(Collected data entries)
<<<<

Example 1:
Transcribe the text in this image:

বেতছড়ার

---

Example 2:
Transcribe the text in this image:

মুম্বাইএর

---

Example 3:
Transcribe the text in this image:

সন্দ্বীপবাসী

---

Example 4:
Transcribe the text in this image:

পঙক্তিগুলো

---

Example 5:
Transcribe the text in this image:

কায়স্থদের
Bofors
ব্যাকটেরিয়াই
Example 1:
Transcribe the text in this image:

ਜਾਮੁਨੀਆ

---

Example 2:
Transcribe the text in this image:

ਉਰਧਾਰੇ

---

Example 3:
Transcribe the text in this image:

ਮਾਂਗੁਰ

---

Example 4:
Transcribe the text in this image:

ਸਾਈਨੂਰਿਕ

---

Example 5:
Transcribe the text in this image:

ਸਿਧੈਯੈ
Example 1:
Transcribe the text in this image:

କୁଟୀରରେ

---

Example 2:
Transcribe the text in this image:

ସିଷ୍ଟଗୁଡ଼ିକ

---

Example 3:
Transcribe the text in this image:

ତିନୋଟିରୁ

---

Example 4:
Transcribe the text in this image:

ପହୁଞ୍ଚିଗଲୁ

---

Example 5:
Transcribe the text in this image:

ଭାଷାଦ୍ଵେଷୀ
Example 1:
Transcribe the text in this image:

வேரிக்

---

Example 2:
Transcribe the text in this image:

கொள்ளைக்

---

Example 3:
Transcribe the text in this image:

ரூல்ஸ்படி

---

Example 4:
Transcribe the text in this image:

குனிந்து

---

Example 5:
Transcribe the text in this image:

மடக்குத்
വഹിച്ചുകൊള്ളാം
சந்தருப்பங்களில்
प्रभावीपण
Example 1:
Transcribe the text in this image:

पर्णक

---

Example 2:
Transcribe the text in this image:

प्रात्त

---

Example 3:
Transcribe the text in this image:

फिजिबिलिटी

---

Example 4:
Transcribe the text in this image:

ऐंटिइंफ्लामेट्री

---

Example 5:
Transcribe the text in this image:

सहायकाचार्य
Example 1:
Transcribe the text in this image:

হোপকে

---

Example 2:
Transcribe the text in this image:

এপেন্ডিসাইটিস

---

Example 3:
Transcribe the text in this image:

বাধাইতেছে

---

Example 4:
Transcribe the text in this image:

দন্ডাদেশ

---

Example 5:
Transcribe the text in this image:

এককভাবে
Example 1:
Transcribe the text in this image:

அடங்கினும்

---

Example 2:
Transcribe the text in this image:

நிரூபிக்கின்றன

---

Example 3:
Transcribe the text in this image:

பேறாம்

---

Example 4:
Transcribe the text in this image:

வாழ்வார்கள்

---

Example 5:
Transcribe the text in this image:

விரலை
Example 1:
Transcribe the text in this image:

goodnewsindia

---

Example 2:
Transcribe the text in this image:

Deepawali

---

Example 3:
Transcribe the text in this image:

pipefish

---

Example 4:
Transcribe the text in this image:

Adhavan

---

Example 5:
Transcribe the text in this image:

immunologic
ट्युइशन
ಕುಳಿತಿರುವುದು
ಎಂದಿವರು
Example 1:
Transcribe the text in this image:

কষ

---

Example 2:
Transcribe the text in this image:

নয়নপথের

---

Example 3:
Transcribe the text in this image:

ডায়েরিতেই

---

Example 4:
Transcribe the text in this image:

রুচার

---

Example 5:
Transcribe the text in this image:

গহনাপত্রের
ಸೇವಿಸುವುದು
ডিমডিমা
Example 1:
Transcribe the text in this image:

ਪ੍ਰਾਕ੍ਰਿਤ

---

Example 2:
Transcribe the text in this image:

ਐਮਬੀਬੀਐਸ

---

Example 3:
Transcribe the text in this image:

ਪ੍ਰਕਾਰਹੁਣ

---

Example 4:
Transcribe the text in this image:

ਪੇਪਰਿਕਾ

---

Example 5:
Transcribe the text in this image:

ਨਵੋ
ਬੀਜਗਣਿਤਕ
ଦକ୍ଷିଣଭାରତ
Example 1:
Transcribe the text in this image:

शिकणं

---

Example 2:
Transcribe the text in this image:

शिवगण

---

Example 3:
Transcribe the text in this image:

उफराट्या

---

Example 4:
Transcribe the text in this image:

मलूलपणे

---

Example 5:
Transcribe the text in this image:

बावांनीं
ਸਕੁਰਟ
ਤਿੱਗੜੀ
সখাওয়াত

>>>>

Problem to work on
An exact copy of all the entries is the required answer.

Exercise output
Example 1:
Transcribe the text in this image:

বেতছড়ার

---

Example 2:
Transcribe the text in this image:

মুম্বাইএর

---

Example 3:
Transcribe the text in this image:

সন্দ্বীপবাসী

---

Example 4:
Transcribe the text in this image:

পঙক্তিগুলো

---

Example 5:
Transcribe the text in this image:

কায়স্থদের
Bofors
ব্যাকটেরিয়াই
Example 1:
Transcribe the text in this image:

ਜਾਮੁਨੀਆ

---

Example 2:
Transcribe the text in this image:

ਉਰਧਾਰੇ

---

Example 3:
Transcribe the text in this image:

ਮਾਂਗੁਰ

---

Example 4:
Transcribe the text in this image:

ਸਾਈਨੂਰਿਕ

---

Example 5:
Transcribe the text in this image:

ਸਿਧੈਯੈ
Example 1:
Transcribe the text in this image:

କୁଟୀରରେ

---

Example 2:
Transcribe the text in this image:

ସିଷ୍ଟଗୁଡ଼ିକ

---

Example 3:
Transcribe the text in this image:

ତିନୋଟିରୁ

---

Example 4:
Transcribe the text in this image:

ପହୁଞ୍ଚିଗଲୁ

---

Example 5:
Transcribe the text in this image:

ଭାଷାଦ୍ଵେଷୀ
Example 1:
Transcribe the text in this image:

வேரிக்

---

Example 2:
Transcribe the text in this image:

கொள்ளைக்

---

Example 3:
Transcribe the text in this image:

ரூல்ஸ்படி

---

Example 4:
Transcribe the text in this image:

குனிந்து

---

Example 5:
Transcribe the text in this image:

மடக்குத்
വഹിച്ചുകൊള്ളാം
சந்தருப்பங்களில்
प्रभावीपण
Example 1:
Transcribe the text in this image:

पर्णक

---

Example 2:
Transcribe the text in this image:

प्रात्त

---

Example 3:
Transcribe the text in this image:

फिजिबिलिटी

---

Example 4:
Transcribe the text in this image:

ऐंटिइंफ्लामेट्री

---

Example 5:
Transcribe the text in this image:

सहायकाचार्य
Example 1:
Transcribe the text in this image:

হোপকে

---

Example 2:
Transcribe the text in this image:

এপেন্ডিসাইটিস

---

Example 3:
Transcribe the text in this image:

বাধাইতেছে

---

Example 4:
Transcribe the text in this image:

দন্ডাদেশ

---

Example 5:
Transcribe the text in this image:

এককভাবে
Example 1:
Transcribe the text in this image:

அடங்கினும்

---

Example 2:
Transcribe the text in this image:

நிரூபிக்கின்றன

---

Example 3:
Transcribe the text in this image:

பேறாம்

---

Example 4:
Transcribe the text in this image:

வாழ்வார்கள்

---

Example 5:
Transcribe the text in this image:

விரலை
Example 1:
Transcribe the text in this image:

goodnewsindia

---

Example 2:
Transcribe the text in this image:

Deepawali

---

Example 3:
Transcribe the text in this image:

pipefish

---

Example 4:
Transcribe the text in this image:

Adhavan

---

Example 5:
Transcribe the text in this image:

immunologic
ट्युइशन
ಕುಳಿತಿರುವುದು
ಎಂದಿವರು
Example 1:
Transcribe the text in this image:

কষ

---

Example 2:
Transcribe the text in this image:

নয়নপথের

---

Example 3:
Transcribe the text in this image:

ডায়েরিতেই

---

Example 4:
Transcribe the text in this image:

রুচার

---

Example 5:
Transcribe the text in this image:

গহনাপত্রের
ಸೇವಿಸುವುದು
ডিমডিমা
Example 1:
Transcribe the text in this image:

ਪ੍ਰਾਕ੍ਰਿਤ

---

Example 2:
Transcribe the text in this image:

ਐਮਬੀਬੀਐਸ

---

Example 3:
Transcribe the text in this image:

ਪ੍ਰਕਾਰਹੁਣ

---

Example 4:
Transcribe the text in this image:

ਪੇਪਰਿਕਾ

---

Example 5:
Transcribe the text in this image:

ਨਵੋ
ਬੀਜਗਣਿਤਕ
ଦକ୍ଷିଣଭାରତ
Example 1:
Transcribe the text in this image:

शिकणं

---

Example 2:
Transcribe the text in this image:

शिवगण

---

Example 3:
Transcribe the text in this image:

उफराट्या

---

Example 4:
Transcribe the text in this image:

मलूलपणे

---

Example 5:
Transcribe the text in this image:

बावांनीं
ਸਕੁਰਟ
ਤਿੱਗੜੀ
সখাওয়াত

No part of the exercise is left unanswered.